I'm just talking about how some router ads are trying too hard to sell.
I'm just talking about how some router ads are trying too hard to sell.
Hey everyone, I just wanted to share a frustrating experience I had. A few weeks back I purchased a router (Linksys AC1200). On the packaging it mentioned support for speeds up to 1200Mbps, which made me think it would be more than enough for my fiber connection. I also aimed for a budget option since I didn’t need a top-of-the-line model. My main goal was to stream movies while relaxing or use my phone, and I connected it via cable for gaming.
During setup, I discovered that the actual maximum download speed was only 90Mbps on Wi-Fi. Initially, I assumed my main router was the issue, but after some investigation everything seemed fine. I could achieve 400Mbps down on Wi-Fi, 800Mbps over cable, and even 90Mbps with the cable connection itself. When I switched to using a cable directly connected to the router, the speed dropped to 90Mbps once more.
I did some research and learned that the ports on this router don’t support Gigabit speeds, limiting it to 100/10. This meant the real speed came from the connection between the router and my device, not from the internet itself. It was surprising to find out that the 1200Mbps figure was actually just the link speed, not my actual internet performance.
I’m sorry for any confusion this caused and hope it doesn’t encourage anyone else to make the same mistake. I think companies shouldn’t be able to hide this kind of limitation. Attached is a picture of the box for reference.
The connection speed comes from a Wi-Fi 5 device operating at 5Gbps, which can reach up to 1200Mbps. The router appears to be a standard 10/100 port, not a true gigabit model. According to the Amazon packaging, it lists "fast Ethernet" ports, which is misleading for people unfamiliar with networking terminology. It’s intentionally confusing to hide the actual capabilities from average users. When you examine the label closely, it actually shows four Fast Ethernet ports.
For future planning, the speeds listed on WiFi routers represent their ideal performance limits for each WiFi version they support. In real-world settings, no device reaches those theoretical peaks. It's similar to a direct line of sight between the router and the device without any barriers. To fully utilize a gigabit downlink, you'll need WiFi 6. WiFi 5 (AC) typically delivers around 400-500Mbps.
They promote the Wi-Fi performance and combine 2.4 Ghz with 5Ghz capabilities. Pay close attention to the details, since simultaneous use of both frequencies isn't possible—only the speed for the designated band is available. That’s the key point; budget routers usually cost less because they avoid using slower Ethernet connections. Additionally, even with Gigabit ports, a router doesn’t automatically mean it supports full Gigabit internet. The actual speed depends on the internal hardware. Most routers labeled as "Gigabit" often lack proper Gigabit NAT support, which can limit your internet performance if you opt for a higher plan.

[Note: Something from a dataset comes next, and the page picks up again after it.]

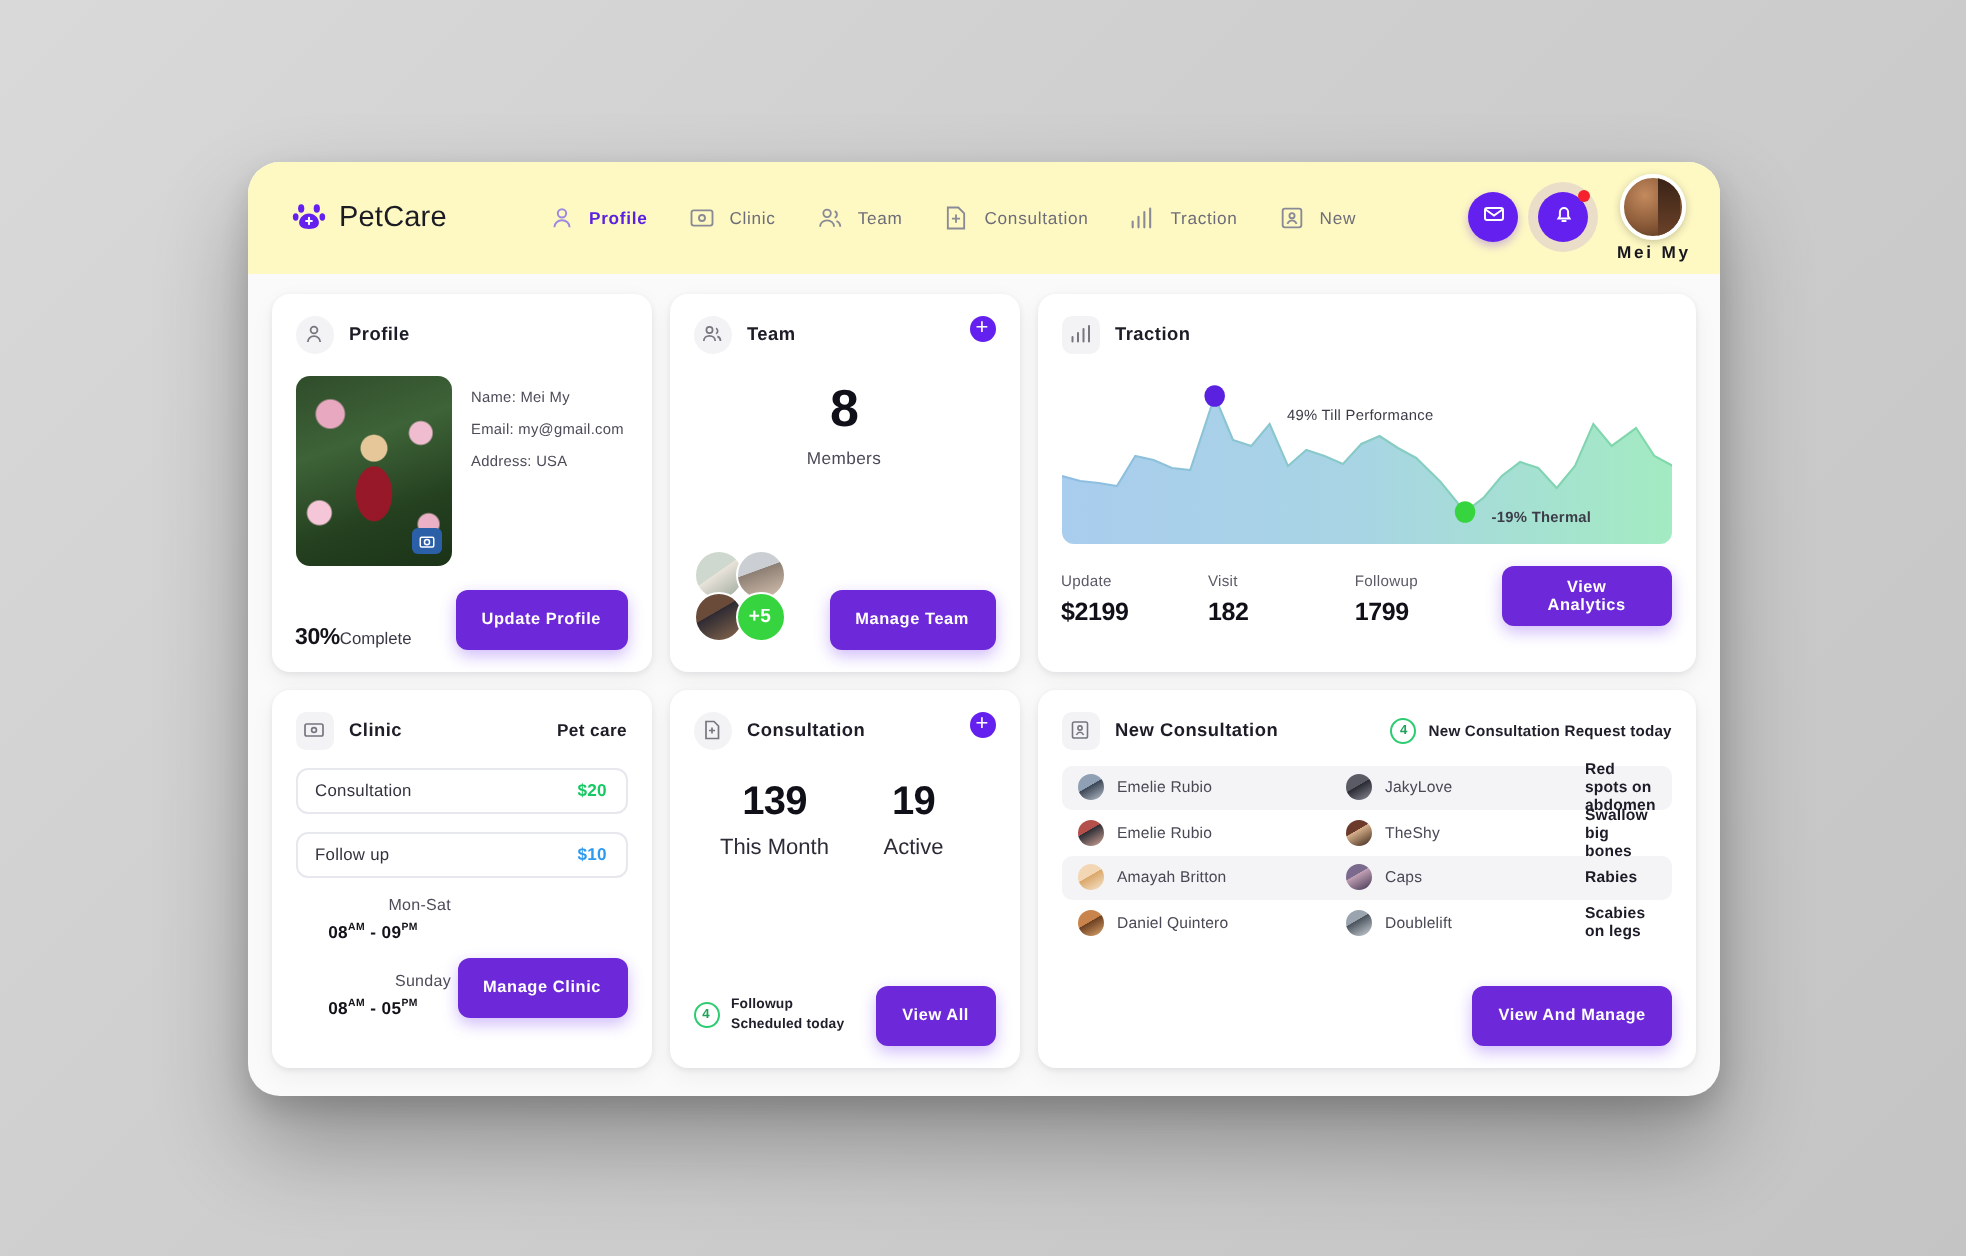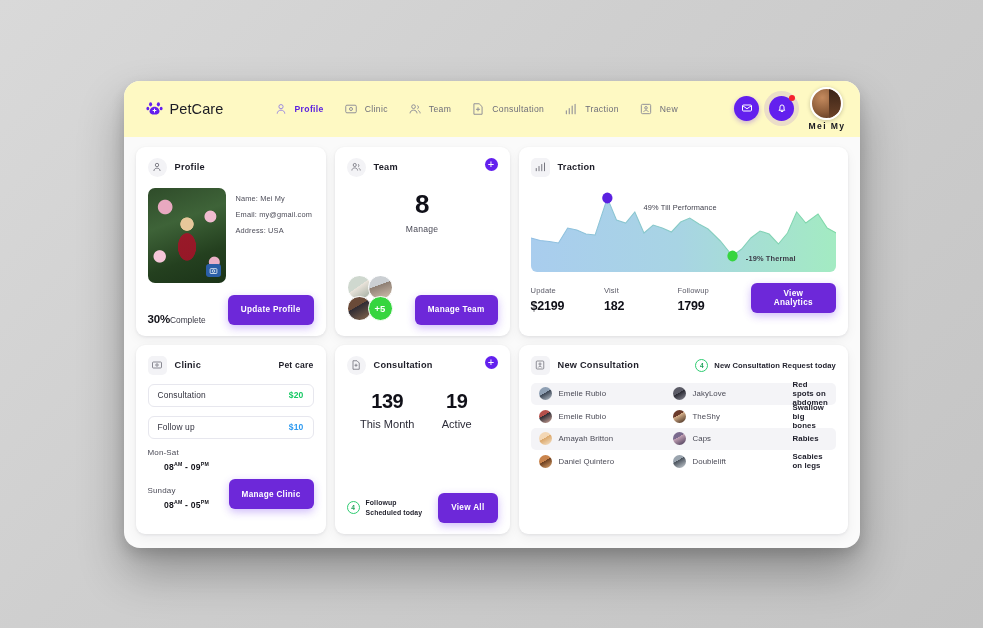"Manage" div.team-lbl { text: Manage -> Members }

Not entirely accurate, I reached 850Mbit with WiFi 5, WiFi 6 boosts it to nearly 940Mbit (though probably not in the price range). Both often drop significantly below that, and I can't reliably maintain speeds over 400-500Mbit even on WiFi 6. This is just how wireless works and how airwave conditions shift. Your initial error was purchasing a router solely to expand WiFi coverage into your bedroom. It might help, but it's usually better to use an Access Point or a model supporting Access Point mode—those are less common in budget options. Your concerns still apply, but router marketing is often unclear. Could you tell if your main router didn’t receive any signal in the bedroom? Even 2.4GHz should suffice for streaming (about 25Mbit for 4K) and general phone use. Downloading large files is where faster WiFi adds real value.
. I reside in a three-story building. The main router is on the first level. I installed a Wi-Fi booster from my ISP on the second floor. Everything functions well on both floors, but on the third floor (my bedroom) there was no signal at all, so I couldn't install another booster. Fortunately, I have an Ethernet cable connecting the first floor to my room. I considered purchasing a budget router and linking the main one to it (using a small TP-link switch). I turned off DHCP on the second router to avoid conflicts. I also assigned it a static IP for easier configuration. I mainly rely on the second router for streaming movies or browsing the web.
Sorry for the delayed reply. Weekend was hectic
. I reside in a three-story building. The main router is on the first level. I installed a Wi-Fi booster from my ISP on the second floor. Everything functions well on both floors, but on the third floor (my bedroom) there was no signal at all, so I couldn't install another booster. Fortunately, I have an Ethernet cable connecting the first floor to my room. I considered purchasing a budget router and linking the main one to it (using a small TP-link switch). I turned off DHCP on the second router to avoid conflicts. I also assigned it a static IP for easier configuration. I mainly rely on the second router for streaming movies or browsing the web.